Search code examples
pythonavro

Incorrect Serialization and Deserialization of Union Types with dataclasses-avroschema


I encountered an issue while using the dataclasses-avroschema package for Avro serialization in Python. When attempting to serialize and deserialize a dataclass with a union type using dataclasses_avroschema, the deserialized object doesn't match the expected type.

from dataclasses_avroschema import AvroModel
from dataclasses import dataclass
import typing

@dataclass
class MessageTypeTwo(AvroModel):
    val: typing.Union[None, str]
    class Meta:
        namespace = "Messages.type.two"

@dataclass
class MessageTypeOne(AvroModel):
    class Meta:
        namespace = "Messages.type.one"

@dataclass
class CoreMessage(AvroModel):
    messageBody: typing.Union[
        MessageTypeOne,
        MessageTypeTwo,
    ]

Serialize and deserialize an instance of CoreMessage with an instance of MessageTypeTwo:

mt2 = MessageTypeTwo(val="val")
core_message = CoreMessage(messageBody=mt2)
serialized = core_message.serialize()
deserialized = CoreMessage.deserialize(serialized)
print(deserialized.messageBody)

Expected Result: The print statement should output MessageTypeTwo(val='val').

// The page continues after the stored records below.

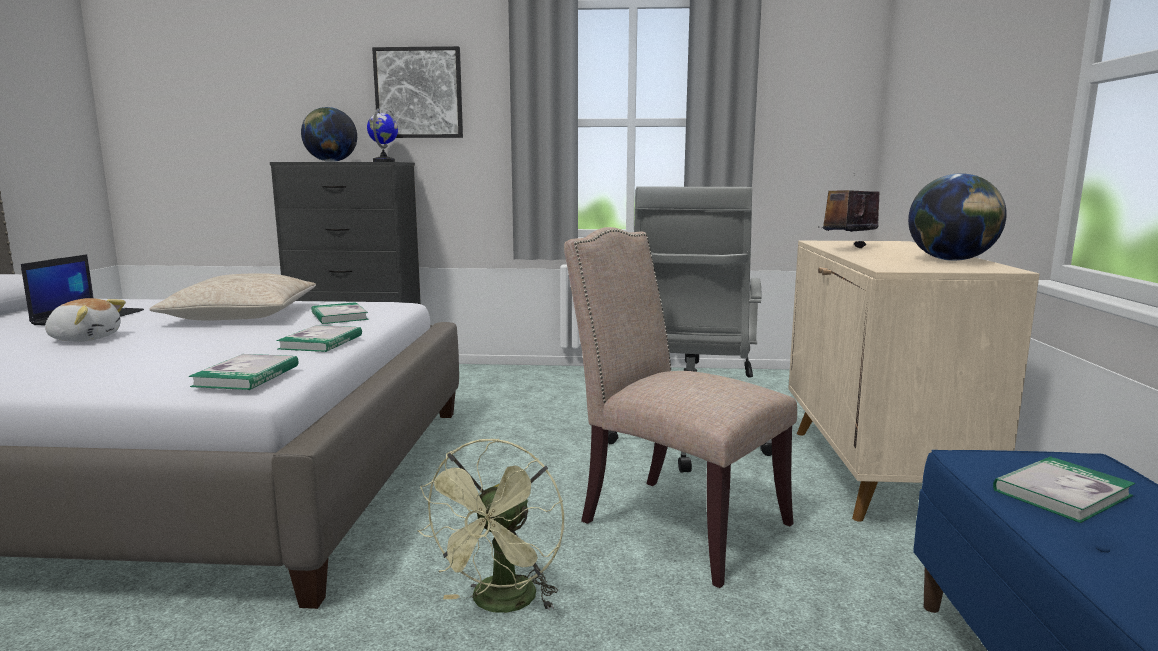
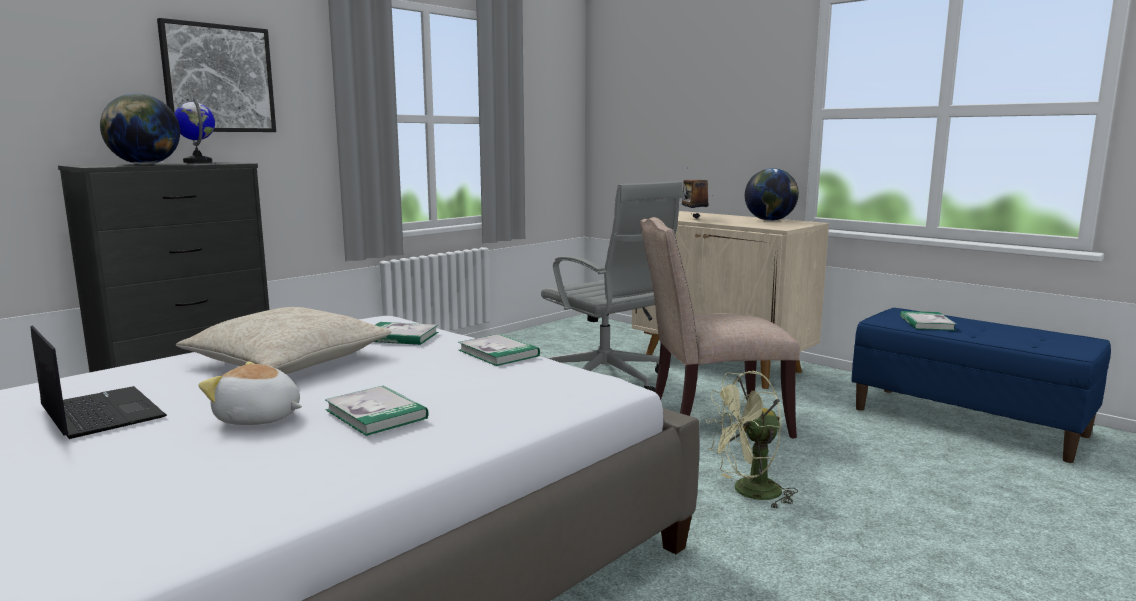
camera: 50 degrees left, 0 degrees up
(85, 338) = (258, 419): plush toy -> plush toy turned 120 degrees counterclockwise
(247, 376) = (584, 381): book -> book (376, 414)
(500, 604) = (748, 492): green fan -> green fan turned 105 degrees clockwise

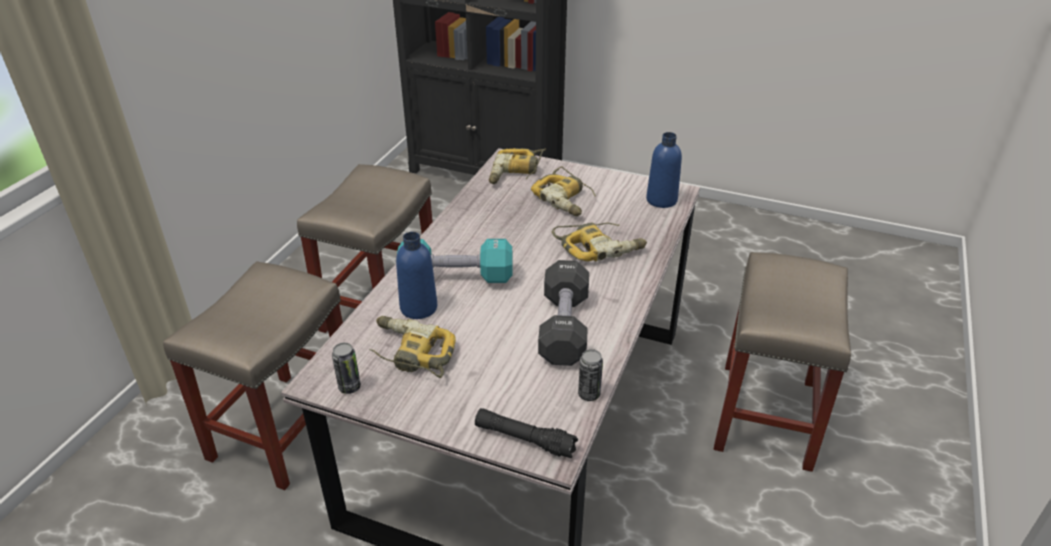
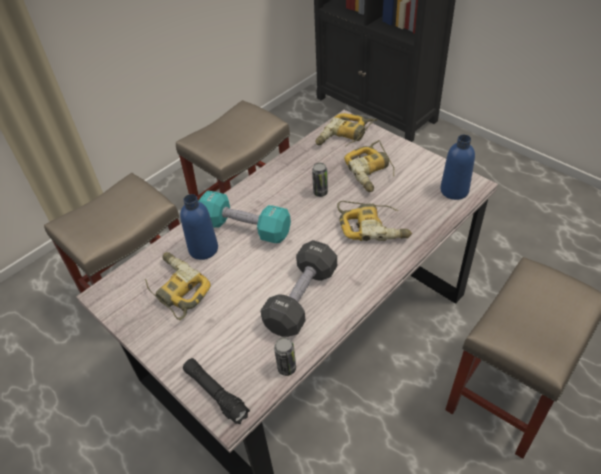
camera: 25 degrees right, 10 degrees up
(349, 387) = (120, 306): can -> can (320, 192)

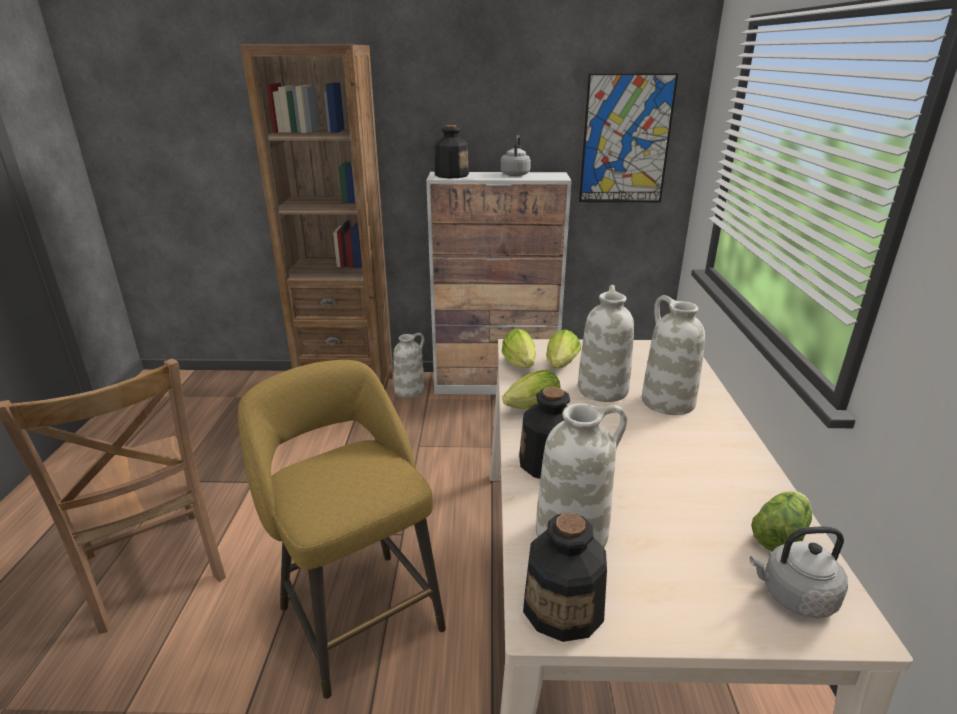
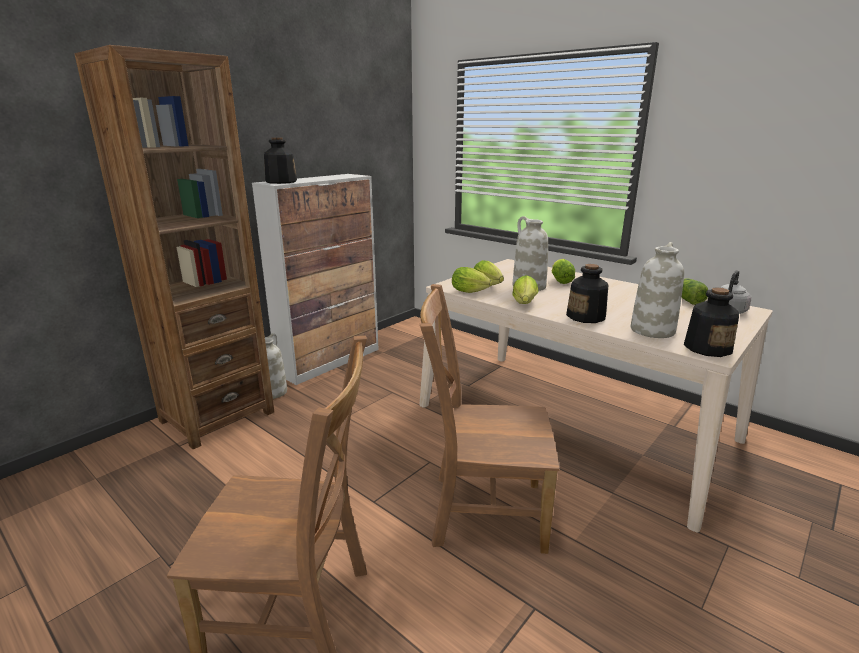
camera: 50 degrees left, 5 degrees down
(357, 612) = (482, 511): yellow stool -> brown chair
(515, 174) = (323, 177): grey kettle -> none
(625, 140) = (376, 147): picture -> none
(666, 401) = (560, 281): white vase -> lettuce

Actual Result: The print statement outputs MessageTypeOne().


Solution

  • To resolve the mismatch in deserialization with the dataclasses-avroschema package, I utilize the dacite_config attribute within the Meta class. By setting "strict": True:

    @dataclass
    class CoreMessage(AvroModel):
        messageBody: typing.Union[
            MessageTypeOne,
            MessageTypeTwo,
        ]
        class Meta:
            dacite_config = {
                "strict": True,
            }
    

    For further details, check dacite config